** Material for this exercise follows **

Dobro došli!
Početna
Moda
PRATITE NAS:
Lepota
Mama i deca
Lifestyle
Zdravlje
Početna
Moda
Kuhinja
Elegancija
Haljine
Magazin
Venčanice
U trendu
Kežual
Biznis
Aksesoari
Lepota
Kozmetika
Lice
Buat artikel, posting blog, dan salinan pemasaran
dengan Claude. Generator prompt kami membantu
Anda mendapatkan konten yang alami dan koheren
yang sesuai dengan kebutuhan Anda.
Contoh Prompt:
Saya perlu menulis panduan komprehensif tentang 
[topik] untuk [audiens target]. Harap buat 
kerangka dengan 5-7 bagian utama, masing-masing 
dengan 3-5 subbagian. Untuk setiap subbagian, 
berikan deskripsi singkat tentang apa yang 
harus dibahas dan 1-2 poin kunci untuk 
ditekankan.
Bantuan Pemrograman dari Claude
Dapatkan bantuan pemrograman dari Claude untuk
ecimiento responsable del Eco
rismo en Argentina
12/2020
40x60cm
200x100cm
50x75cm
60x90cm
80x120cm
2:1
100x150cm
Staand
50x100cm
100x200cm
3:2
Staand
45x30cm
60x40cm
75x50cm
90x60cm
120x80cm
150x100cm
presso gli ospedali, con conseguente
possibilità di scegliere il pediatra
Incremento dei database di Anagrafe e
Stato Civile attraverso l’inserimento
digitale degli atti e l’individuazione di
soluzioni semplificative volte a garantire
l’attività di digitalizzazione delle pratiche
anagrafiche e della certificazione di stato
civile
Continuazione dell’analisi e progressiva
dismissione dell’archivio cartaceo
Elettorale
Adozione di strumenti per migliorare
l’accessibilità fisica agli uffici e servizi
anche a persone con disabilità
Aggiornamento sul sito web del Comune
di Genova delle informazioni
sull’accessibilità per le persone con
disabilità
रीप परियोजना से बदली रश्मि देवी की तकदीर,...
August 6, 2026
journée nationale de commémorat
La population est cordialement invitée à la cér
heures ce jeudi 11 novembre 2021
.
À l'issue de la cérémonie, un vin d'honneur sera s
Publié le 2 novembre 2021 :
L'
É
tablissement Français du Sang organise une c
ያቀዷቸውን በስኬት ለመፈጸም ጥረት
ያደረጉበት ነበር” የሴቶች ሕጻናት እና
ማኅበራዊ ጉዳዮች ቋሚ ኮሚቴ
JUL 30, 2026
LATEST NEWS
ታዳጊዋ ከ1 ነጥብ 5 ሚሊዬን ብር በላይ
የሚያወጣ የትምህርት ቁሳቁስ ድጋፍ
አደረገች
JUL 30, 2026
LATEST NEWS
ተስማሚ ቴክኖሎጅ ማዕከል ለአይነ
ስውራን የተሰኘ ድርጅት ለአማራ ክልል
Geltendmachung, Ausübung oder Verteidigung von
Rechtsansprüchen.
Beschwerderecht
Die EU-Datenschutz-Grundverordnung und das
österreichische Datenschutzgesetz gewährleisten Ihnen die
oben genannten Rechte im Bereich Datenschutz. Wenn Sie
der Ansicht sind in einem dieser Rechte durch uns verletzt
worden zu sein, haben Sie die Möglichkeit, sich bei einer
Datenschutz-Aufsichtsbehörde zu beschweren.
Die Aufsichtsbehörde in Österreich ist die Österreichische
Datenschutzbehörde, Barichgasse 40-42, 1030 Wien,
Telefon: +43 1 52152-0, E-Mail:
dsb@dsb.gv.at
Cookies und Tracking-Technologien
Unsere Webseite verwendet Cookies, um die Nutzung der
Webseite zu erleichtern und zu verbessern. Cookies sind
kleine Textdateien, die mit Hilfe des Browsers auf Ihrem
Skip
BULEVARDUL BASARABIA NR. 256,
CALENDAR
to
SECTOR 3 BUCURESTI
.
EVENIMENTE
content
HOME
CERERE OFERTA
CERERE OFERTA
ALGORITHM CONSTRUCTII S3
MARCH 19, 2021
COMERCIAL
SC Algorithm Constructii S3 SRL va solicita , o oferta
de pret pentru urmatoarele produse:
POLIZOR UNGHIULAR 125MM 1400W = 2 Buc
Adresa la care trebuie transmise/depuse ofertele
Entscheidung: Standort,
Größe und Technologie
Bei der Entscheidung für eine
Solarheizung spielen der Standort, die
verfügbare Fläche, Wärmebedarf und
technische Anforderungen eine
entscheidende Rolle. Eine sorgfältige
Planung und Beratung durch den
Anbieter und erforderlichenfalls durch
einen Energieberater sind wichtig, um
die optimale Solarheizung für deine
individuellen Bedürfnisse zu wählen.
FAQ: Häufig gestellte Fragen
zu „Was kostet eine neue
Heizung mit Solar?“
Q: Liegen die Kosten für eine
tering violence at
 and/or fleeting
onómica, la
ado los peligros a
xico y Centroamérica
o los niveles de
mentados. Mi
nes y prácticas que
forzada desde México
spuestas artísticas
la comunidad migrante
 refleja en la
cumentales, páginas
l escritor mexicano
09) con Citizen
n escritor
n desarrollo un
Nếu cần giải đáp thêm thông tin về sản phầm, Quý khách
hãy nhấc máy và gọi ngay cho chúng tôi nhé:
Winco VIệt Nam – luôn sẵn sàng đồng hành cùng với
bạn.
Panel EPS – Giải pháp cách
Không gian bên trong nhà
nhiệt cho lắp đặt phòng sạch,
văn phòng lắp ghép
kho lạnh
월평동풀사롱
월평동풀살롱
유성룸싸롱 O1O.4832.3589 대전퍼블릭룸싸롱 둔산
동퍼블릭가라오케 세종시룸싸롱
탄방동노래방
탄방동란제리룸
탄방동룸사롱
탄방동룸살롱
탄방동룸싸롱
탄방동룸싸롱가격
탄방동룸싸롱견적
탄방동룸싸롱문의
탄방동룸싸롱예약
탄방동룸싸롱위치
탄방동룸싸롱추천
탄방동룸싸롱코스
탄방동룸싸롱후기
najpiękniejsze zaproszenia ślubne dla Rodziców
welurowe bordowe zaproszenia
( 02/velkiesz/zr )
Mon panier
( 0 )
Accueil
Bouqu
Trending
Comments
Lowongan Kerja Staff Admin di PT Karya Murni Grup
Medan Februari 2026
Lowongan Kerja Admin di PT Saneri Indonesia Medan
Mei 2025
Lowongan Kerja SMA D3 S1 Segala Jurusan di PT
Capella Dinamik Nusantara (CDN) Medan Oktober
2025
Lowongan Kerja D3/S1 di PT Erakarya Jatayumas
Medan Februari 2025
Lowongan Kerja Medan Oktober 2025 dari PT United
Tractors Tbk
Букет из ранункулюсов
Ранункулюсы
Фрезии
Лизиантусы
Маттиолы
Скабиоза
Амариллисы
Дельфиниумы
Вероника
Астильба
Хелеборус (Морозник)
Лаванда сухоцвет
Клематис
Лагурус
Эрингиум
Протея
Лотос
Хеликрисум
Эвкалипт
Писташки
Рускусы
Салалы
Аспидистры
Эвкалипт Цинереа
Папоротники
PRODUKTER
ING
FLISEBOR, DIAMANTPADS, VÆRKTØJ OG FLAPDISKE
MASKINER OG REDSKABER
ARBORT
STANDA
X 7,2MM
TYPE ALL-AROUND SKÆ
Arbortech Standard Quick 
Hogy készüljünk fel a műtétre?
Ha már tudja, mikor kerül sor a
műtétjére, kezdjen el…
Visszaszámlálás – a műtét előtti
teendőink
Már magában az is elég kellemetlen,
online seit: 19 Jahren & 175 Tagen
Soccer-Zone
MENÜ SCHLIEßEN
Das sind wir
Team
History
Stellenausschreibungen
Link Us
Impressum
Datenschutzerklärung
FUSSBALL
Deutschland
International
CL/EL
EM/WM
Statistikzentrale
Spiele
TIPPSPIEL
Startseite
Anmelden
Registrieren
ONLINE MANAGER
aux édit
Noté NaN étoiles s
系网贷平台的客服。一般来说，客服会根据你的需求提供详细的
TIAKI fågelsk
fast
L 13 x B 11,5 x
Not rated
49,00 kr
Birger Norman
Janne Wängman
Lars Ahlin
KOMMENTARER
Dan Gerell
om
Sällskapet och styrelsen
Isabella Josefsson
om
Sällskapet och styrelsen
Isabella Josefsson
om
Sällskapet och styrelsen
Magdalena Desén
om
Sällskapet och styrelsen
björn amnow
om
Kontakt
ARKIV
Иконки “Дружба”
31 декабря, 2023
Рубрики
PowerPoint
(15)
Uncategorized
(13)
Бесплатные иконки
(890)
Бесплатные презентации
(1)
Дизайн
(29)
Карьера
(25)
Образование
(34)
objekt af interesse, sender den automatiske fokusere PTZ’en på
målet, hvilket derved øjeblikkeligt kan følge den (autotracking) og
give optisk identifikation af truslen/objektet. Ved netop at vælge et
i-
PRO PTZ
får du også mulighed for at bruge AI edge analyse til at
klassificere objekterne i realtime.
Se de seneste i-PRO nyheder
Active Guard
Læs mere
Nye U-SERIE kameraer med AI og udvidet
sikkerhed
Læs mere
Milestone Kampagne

** End of Material for this exercise **

_Task instructions_. Return each line from the records that includes the word "tentang".

_Response to the task_.
Saya perlu menulis panduan komprehensif tentang 
berikan deskripsi singkat tentang apa yang 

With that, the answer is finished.